Es sind hier in der Ambulanz nur wenige Fälle im Jahr und wie gesagt sehen wir dabei häufig Reaktionen auf die roten Anteile von Tattoos, können aber fast nie feststellen, wogegen genau Betroffene tatsächlich allergisch sind. Es bleiben nicht viele Behandlungsmöglichkeiten. Natürlich kann ein Tattoo chirurgisch entfernt werden, was bei großen Tattoos aber ein Riesenaufwand wäre. Zweitens können Tattoos mit einem Laser entfernt werden. Aber auch da würden wir gerne wissen: Was ist das für eine Farbe und was entsteht aus den Farbpigmenten, wenn sie zerstört werden? Es ist nicht ganz auszuschließen, dass dadurch für die Gesundheit noch problematischere Substanzen entstehen.

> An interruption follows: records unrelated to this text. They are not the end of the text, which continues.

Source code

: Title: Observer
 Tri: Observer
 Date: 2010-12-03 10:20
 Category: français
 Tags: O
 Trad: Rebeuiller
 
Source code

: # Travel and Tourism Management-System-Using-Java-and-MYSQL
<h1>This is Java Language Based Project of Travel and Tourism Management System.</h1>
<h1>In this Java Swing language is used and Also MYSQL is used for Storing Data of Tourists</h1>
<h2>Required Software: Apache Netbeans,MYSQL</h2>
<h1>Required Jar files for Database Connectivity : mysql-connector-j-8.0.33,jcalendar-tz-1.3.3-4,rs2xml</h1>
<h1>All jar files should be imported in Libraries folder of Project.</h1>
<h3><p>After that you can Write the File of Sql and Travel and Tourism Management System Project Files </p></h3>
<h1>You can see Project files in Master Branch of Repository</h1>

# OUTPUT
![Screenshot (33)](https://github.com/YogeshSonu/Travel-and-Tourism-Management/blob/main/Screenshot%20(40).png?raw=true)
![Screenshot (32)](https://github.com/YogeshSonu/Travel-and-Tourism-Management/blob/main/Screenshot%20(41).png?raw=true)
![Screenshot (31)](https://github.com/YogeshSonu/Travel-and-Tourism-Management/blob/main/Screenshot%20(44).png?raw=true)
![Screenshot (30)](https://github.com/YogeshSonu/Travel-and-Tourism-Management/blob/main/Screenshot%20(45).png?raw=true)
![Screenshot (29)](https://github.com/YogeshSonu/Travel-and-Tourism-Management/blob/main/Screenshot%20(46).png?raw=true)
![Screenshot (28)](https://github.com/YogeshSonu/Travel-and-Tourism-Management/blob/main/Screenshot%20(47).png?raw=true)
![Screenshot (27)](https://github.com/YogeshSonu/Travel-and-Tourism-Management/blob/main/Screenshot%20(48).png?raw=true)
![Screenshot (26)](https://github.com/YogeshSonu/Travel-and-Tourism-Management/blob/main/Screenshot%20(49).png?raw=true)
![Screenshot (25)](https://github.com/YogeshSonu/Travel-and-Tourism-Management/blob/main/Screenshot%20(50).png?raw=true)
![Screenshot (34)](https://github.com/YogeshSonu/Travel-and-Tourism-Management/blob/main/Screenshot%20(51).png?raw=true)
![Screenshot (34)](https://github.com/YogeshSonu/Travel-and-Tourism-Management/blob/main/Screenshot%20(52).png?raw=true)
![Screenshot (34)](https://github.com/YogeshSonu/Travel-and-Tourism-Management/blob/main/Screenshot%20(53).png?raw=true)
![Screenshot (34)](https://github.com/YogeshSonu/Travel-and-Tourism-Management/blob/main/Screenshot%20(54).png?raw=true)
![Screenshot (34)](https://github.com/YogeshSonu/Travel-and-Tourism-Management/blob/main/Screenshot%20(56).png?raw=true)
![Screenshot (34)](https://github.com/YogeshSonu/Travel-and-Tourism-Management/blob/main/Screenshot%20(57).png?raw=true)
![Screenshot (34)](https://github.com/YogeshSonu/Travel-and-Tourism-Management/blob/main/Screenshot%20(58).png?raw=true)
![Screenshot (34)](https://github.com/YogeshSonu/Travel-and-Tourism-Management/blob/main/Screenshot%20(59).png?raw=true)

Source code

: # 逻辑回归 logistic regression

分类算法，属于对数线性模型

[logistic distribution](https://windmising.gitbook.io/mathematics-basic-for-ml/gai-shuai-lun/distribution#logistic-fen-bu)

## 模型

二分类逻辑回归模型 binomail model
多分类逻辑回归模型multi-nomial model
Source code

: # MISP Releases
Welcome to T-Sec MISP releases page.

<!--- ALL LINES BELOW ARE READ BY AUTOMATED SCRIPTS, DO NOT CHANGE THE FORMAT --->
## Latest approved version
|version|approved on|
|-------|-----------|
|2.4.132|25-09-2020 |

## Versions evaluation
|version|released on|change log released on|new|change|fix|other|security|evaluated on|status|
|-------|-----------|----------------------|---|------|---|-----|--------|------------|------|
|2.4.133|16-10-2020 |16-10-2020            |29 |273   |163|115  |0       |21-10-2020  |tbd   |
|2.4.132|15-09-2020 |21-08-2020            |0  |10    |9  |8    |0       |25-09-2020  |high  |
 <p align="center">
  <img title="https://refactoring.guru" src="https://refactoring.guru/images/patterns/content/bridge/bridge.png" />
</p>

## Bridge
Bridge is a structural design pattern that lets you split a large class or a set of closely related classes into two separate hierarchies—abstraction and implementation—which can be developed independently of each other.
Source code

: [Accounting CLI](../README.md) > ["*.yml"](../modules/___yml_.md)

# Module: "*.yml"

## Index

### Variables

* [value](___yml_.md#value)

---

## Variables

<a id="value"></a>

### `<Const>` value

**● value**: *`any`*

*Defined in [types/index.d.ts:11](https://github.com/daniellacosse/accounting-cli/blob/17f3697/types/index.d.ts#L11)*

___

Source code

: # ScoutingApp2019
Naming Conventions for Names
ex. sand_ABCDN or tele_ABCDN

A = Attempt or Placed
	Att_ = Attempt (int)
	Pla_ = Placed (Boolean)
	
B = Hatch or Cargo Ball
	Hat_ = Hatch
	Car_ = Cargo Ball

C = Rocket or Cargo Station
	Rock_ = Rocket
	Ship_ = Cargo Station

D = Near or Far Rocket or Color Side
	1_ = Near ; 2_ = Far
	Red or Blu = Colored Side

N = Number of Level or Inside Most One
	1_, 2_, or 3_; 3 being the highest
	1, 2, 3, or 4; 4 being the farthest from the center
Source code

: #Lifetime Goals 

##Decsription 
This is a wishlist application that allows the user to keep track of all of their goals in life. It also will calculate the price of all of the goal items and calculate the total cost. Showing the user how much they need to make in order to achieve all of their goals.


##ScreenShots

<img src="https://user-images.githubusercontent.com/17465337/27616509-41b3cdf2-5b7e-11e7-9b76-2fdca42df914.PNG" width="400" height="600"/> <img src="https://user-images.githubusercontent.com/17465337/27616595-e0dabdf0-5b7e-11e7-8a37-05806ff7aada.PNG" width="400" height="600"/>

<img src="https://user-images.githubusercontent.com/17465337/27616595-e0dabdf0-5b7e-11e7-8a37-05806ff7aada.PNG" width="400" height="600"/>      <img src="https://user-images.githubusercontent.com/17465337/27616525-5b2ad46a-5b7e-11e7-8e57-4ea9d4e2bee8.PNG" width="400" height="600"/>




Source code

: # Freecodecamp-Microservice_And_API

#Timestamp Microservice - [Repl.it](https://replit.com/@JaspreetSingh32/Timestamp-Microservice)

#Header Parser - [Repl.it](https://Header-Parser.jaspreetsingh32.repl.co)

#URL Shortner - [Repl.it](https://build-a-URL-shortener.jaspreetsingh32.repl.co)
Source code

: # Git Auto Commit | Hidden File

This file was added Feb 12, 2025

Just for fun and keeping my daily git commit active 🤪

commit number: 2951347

Würden Sie den Satz „Was auf der Haut nichts zu suchen hat, hat auch in der Haut nichts zu suchen“ eigentlich unterschreiben?
Den Satz finde ich richtig. Die Kosmetikverordnung ist schon seit langer Zeit strenger gewesen als die Tätowierverordnung – und das kann man nicht wirklich verstehen.